If I want Philippians 4:13 to mean that I will win the football game on Sunday, then I can convince myself that is exactly what it says.

But then I lose… and I’m not so certain anymore God exists or loves me.

If you are not ready to be tested by the Bible, you will miss that a verse like Philippians 4:13 is actually a very powerful challenge. Many skip over this challenge because they don’t want to hear it.

In Philippians 4:13, the author challenges the reader with his own experience. He says he has found what it means to be content in all situations. Whether he was full or starving, rich or poor, free or in jail, he reminds the reader God was with him through it all.

Are you able to go hungry and still trust God? Are you able to live in utter poverty and still know God is with you?

That’s a powerful challenge and encouragement.

Are you ready to be challenged? If you said yes, then you are ready to get the most out of the Bible.

4. Context, Context, Context!

Did you know the Bible actually says the words, “There is no God.”?

Yep it is true. The words are there. Wow… what a book full of contradictions, am I right?

Mmm not quite. The full verse says,

“The fool says in his heart, ‘There is no God.”’ (Psalm 14:1)

Anything can be taken out of context, and the Bible is one of the most common victims. So, what can you do to avoid taking the Bible out of context? Read it. 😁

The more you read, the more you will learn the context of the Bible. When you read a verse you want to learn more about, start gaining more context by reading the five verses that come before and after it. How do those verses impact the meaning of the text?

Move on to reading the full chapter the verse is located in. How does the rest of the chapter impact the meaning of your verse?

Need more context? (Clue: the answer is always “yes.”) Read the chapters before and after the chapter your verse is in. Then read the entire book your verse is in. Then read the entire Bible.

The more context you have, the more you will understand what God is trying to show you in the Bible. It is not a quick and easy task, but it is worthwhile.

Bonus: Context is always important, but it is extraordinarily important in the Old Testament. The Old Testament was written over thousands of years of human history, and the authors constantly built upon what God showed them in the past.

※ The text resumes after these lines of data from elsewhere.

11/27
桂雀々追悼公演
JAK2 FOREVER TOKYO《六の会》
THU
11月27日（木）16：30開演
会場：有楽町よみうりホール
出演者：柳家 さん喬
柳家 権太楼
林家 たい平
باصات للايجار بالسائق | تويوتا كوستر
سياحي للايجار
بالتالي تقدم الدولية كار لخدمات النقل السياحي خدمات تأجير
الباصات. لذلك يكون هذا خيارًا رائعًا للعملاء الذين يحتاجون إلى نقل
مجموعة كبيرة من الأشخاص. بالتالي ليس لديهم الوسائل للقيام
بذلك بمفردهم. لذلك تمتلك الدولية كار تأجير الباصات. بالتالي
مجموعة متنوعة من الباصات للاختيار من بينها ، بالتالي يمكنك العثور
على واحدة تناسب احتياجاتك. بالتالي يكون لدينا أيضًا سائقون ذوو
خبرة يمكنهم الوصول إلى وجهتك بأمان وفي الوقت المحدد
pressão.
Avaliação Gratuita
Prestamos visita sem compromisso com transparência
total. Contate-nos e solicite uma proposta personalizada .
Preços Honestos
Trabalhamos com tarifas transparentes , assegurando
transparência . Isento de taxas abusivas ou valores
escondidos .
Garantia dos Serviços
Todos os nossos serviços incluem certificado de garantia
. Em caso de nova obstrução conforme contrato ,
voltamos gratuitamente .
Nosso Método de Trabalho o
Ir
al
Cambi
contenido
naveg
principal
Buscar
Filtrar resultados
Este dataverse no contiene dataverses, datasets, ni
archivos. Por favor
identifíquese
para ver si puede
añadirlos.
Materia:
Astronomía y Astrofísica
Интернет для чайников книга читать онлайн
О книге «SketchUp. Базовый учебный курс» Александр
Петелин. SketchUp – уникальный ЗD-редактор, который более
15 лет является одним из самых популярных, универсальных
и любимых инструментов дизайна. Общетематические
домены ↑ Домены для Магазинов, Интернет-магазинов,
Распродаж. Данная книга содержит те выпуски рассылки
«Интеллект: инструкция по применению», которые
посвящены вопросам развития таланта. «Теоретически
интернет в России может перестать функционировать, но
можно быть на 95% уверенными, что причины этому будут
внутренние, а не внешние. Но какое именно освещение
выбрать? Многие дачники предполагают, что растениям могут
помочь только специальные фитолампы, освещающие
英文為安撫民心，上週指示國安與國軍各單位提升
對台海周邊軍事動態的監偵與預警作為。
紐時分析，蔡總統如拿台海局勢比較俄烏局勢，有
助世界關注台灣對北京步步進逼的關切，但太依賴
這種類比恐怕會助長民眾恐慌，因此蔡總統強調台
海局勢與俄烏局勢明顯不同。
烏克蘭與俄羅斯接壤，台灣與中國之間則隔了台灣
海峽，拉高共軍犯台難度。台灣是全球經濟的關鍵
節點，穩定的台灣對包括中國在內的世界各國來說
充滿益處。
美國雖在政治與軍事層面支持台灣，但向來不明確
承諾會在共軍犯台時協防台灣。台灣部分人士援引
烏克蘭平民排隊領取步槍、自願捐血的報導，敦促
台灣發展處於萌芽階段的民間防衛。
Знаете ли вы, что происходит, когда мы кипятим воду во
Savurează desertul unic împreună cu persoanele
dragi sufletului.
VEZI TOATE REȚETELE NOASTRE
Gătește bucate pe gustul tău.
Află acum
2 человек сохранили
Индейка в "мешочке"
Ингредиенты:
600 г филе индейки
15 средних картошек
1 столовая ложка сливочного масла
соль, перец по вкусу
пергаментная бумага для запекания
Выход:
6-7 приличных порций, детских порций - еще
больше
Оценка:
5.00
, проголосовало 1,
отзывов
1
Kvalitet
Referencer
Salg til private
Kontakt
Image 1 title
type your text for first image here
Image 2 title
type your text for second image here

The first five books of the Bible (Genesis, Exodus, Leviticus, Numbers, and Deuteronomy) are especially important to have some knowledge about, because the authors of later books simply assume you already know them BY HEART.

5. Don’t get discouraged

Are you going to nail the meaning of every passage you read the first time? Nope. I’m not either, and I have Masters in this stuff. 🤪

Learning the Bible and getting to know God is a lifelong process. It’ll take time. Move at your own pace, and don’t feel bad about it. God is NOT the God of shame. He is patient with us. Read the Bible—you’ll see that theme pop up all of the time. 🙃

If you ever start reading a book like, say… Leviticus, and you are confused beyond what you thought possible, don’t give up. BUT feel free to take a break from Leviticus. Leviticus is a great book… that I don’t understand either. 😂 There is a lot of history and culture to sift through to understand it.

So, take time to read the Bible every day if possible, but also take your time. Read the Bible to understand what God is trying to say to you, but don’t feel bad if that isn’t clear at first.

Be ready to learn, grow, be challenged, and be encouraged.